Task material:
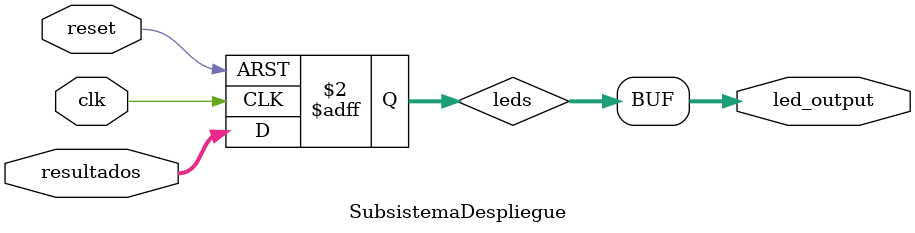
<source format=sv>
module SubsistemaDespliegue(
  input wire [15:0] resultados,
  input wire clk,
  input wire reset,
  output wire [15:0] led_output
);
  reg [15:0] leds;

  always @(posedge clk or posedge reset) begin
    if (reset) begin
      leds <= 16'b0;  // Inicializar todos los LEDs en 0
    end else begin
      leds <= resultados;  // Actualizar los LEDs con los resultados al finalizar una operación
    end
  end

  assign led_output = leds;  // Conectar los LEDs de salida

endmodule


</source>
---
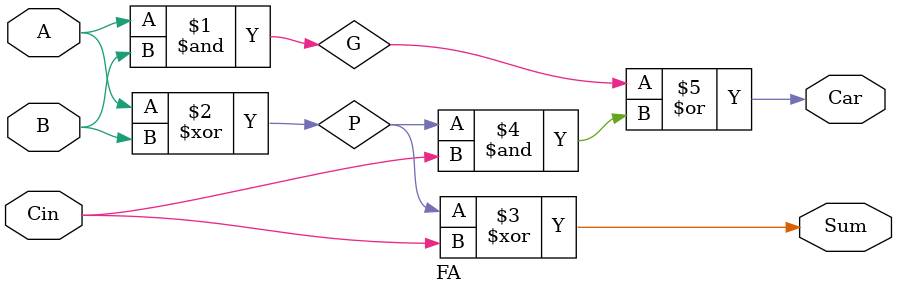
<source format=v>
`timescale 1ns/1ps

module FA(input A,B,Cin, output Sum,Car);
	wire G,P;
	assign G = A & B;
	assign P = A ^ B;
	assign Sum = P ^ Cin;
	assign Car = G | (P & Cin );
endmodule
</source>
--
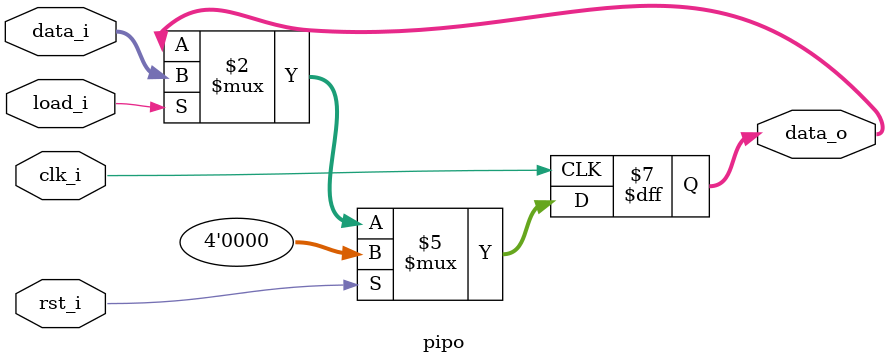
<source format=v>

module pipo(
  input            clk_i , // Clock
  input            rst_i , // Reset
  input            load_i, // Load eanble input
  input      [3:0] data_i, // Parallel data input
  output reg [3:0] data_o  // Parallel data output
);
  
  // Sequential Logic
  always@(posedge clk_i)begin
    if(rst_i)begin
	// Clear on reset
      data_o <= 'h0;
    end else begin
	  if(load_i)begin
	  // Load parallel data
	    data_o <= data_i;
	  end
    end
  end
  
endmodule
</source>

Instructions to follow: Gather every line from the listing above in which "input" appears, and copy those lines.

Expected output:
  input wire [15:0] resultados,
  input wire clk,
  input wire reset,
module FA(input A,B,Cin, output Sum,Car);
  input            clk_i , // Clock
  input            rst_i , // Reset
  input            load_i, // Load eanble input
  input      [3:0] data_i, // Parallel data input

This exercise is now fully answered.